##### Data for review

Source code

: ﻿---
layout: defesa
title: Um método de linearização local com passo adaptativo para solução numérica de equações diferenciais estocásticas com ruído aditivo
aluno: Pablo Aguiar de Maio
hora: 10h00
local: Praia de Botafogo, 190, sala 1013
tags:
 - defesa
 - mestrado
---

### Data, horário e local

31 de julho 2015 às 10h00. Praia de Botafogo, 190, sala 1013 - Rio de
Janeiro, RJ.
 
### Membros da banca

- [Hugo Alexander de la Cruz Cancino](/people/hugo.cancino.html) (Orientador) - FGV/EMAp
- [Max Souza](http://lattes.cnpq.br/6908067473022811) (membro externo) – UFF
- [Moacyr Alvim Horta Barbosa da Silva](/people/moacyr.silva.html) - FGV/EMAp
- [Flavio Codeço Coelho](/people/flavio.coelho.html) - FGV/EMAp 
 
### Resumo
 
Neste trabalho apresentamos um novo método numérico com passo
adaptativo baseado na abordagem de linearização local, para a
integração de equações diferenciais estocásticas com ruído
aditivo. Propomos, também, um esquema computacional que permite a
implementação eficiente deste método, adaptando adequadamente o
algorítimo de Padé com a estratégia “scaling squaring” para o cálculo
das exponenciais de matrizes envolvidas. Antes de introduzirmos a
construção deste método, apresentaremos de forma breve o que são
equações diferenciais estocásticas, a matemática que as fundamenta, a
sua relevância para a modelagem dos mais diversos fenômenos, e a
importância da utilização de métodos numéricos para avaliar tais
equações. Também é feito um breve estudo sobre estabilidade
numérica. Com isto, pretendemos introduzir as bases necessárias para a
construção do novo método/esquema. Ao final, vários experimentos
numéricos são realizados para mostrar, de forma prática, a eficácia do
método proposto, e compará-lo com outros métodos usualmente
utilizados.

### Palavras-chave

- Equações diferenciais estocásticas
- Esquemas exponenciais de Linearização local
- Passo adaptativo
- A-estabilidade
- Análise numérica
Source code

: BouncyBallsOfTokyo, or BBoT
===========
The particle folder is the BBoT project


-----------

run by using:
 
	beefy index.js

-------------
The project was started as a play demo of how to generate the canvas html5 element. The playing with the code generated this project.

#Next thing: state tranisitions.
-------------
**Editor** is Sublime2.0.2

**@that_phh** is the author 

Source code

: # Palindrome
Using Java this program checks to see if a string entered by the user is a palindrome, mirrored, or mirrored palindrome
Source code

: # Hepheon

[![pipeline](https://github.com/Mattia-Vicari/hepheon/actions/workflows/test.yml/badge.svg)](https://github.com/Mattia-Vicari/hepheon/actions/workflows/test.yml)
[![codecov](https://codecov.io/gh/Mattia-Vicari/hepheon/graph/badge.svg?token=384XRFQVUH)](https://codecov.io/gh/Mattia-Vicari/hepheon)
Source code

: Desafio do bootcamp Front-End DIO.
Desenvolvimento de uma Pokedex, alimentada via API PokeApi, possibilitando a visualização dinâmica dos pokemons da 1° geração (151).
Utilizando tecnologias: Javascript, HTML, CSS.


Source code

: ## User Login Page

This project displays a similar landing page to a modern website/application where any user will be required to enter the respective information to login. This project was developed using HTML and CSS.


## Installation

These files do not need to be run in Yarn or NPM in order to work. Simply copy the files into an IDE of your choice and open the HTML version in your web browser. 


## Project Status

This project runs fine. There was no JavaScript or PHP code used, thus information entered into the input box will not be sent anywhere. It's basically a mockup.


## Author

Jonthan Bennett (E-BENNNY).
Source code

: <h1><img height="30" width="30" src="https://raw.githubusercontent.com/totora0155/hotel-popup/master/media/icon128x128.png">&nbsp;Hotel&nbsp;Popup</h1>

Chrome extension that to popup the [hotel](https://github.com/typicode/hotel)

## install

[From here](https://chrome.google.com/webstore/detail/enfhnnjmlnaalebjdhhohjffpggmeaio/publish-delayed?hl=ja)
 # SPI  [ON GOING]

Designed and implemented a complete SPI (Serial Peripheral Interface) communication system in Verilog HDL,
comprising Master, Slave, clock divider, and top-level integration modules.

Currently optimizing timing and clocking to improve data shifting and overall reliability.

##########

■ What you need to do ■
Each entry shown above must be retyped word for word.

■ Worked solution ■
Source code

: ﻿---
layout: defesa
title: Um método de linearização local com passo adaptativo para solução numérica de equações diferenciais estocásticas com ruído aditivo
aluno: Pablo Aguiar de Maio
hora: 10h00
local: Praia de Botafogo, 190, sala 1013
tags:
 - defesa
 - mestrado
---

### Data, horário e local

31 de julho 2015 às 10h00. Praia de Botafogo, 190, sala 1013 - Rio de
Janeiro, RJ.
 
### Membros da banca

- [Hugo Alexander de la Cruz Cancino](/people/hugo.cancino.html) (Orientador) - FGV/EMAp
- [Max Souza](http://lattes.cnpq.br/6908067473022811) (membro externo) – UFF
- [Moacyr Alvim Horta Barbosa da Silva](/people/moacyr.silva.html) - FGV/EMAp
- [Flavio Codeço Coelho](/people/flavio.coelho.html) - FGV/EMAp 
 
### Resumo
 
Neste trabalho apresentamos um novo método numérico com passo
adaptativo baseado na abordagem de linearização local, para a
integração de equações diferenciais estocásticas com ruído
aditivo. Propomos, também, um esquema computacional que permite a
implementação eficiente deste método, adaptando adequadamente o
algorítimo de Padé com a estratégia “scaling squaring” para o cálculo
das exponenciais de matrizes envolvidas. Antes de introduzirmos a
construção deste método, apresentaremos de forma breve o que são
equações diferenciais estocásticas, a matemática que as fundamenta, a
sua relevância para a modelagem dos mais diversos fenômenos, e a
importância da utilização de métodos numéricos para avaliar tais
equações. Também é feito um breve estudo sobre estabilidade
numérica. Com isto, pretendemos introduzir as bases necessárias para a
construção do novo método/esquema. Ao final, vários experimentos
numéricos são realizados para mostrar, de forma prática, a eficácia do
método proposto, e compará-lo com outros métodos usualmente
utilizados.

### Palavras-chave

- Equações diferenciais estocásticas
- Esquemas exponenciais de Linearização local
- Passo adaptativo
- A-estabilidade
- Análise numérica
Source code

: BouncyBallsOfTokyo, or BBoT
===========
The particle folder is the BBoT project


-----------

run by using:
 
	beefy index.js

-------------
The project was started as a play demo of how to generate the canvas html5 element. The playing with the code generated this project.

#Next thing: state tranisitions.
-------------
**Editor** is Sublime2.0.2

**@that_phh** is the author 

Source code

: # Palindrome
Using Java this program checks to see if a string entered by the user is a palindrome, mirrored, or mirrored palindrome
Source code

: # Hepheon

[![pipeline](https://github.com/Mattia-Vicari/hepheon/actions/workflows/test.yml/badge.svg)](https://github.com/Mattia-Vicari/hepheon/actions/workflows/test.yml)
[![codecov](https://codecov.io/gh/Mattia-Vicari/hepheon/graph/badge.svg?token=384XRFQVUH)](https://codecov.io/gh/Mattia-Vicari/hepheon)
Source code

: Desafio do bootcamp Front-End DIO.
Desenvolvimento de uma Pokedex, alimentada via API PokeApi, possibilitando a visualização dinâmica dos pokemons da 1° geração (151).
Utilizando tecnologias: Javascript, HTML, CSS.


Source code

: ## User Login Page

This project displays a similar landing page to a modern website/application where any user will be required to enter the respective information to login. This project was developed using HTML and CSS.


## Installation

These files do not need to be run in Yarn or NPM in order to work. Simply copy the files into an IDE of your choice and open the HTML version in your web browser. 


## Project Status

This project runs fine. There was no JavaScript or PHP code used, thus information entered into the input box will not be sent anywhere. It's basically a mockup.


## Author

Jonthan Bennett (E-BENNNY).
Source code

: <h1><img height="30" width="30" src="https://raw.githubusercontent.com/totora0155/hotel-popup/master/media/icon128x128.png">&nbsp;Hotel&nbsp;Popup</h1>

Chrome extension that to popup the [hotel](https://github.com/typicode/hotel)

## install

[From here](https://chrome.google.com/webstore/detail/enfhnnjmlnaalebjdhhohjffpggmeaio/publish-delayed?hl=ja)
 # SPI  [ON GOING]

Designed and implemented a complete SPI (Serial Peripheral Interface) communication system in Verilog HDL,
comprising Master, Slave, clock divider, and top-level integration modules.

Currently optimizing timing and clocking to improve data shifting and overall reliability.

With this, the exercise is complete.